START Dataset records

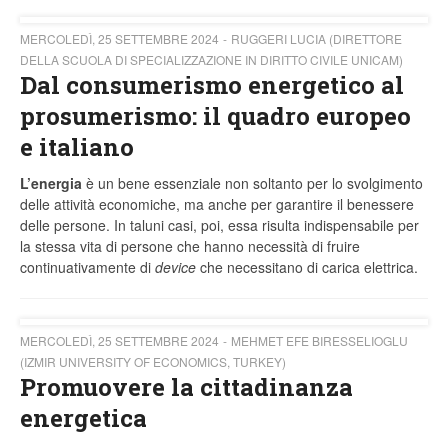
MERCOLEDÌ, 25 SETTEMBRE 2024
RUGGERI LUCIA (DIRETTORE
DELLA SCUOLA DI SPECIALIZZAZIONE IN DIRITTO CIVILE UNICAM)
Dal consumerismo energetico al
prosumerismo: il quadro europeo
e italiano
L’energia
è un bene essenziale non soltanto per lo svolgimento
delle attività economiche, ma anche per garantire il benessere
delle persone. In taluni casi, poi, essa risulta indispensabile per
la stessa vita di persone che hanno necessità di fruire
continuativamente di
device
che necessitano di carica elettrica.
MERCOLEDÌ, 25 SETTEMBRE 2024
MEHMET EFE BIRESSELIOGLU
(IZMIR UNIVERSITY OF ECONOMICS, TURKEY)
Promuovere la cittadinanza
energetica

END Dataset records

▸ Goal of the exercise: Copy every text line of the listing above character for character, leaving out the picture.

▸ Result for this exercise:
MERCOLEDÌ, 25 SETTEMBRE 2024
RUGGERI LUCIA (DIRETTORE
DELLA SCUOLA DI SPECIALIZZAZIONE IN DIRITTO CIVILE UNICAM)
Dal consumerismo energetico al
prosumerismo: il quadro europeo
e italiano
L’energia
è un bene essenziale non soltanto per lo svolgimento
delle attività economiche, ma anche per garantire il benessere
delle persone. In taluni casi, poi, essa risulta indispensabile per
la stessa vita di persone che hanno necessità di fruire
continuativamente di
device
che necessitano di carica elettrica.
MERCOLEDÌ, 25 SETTEMBRE 2024
MEHMET EFE BIRESSELIOGLU
(IZMIR UNIVERSITY OF ECONOMICS, TURKEY)
Promuovere la cittadinanza
energetica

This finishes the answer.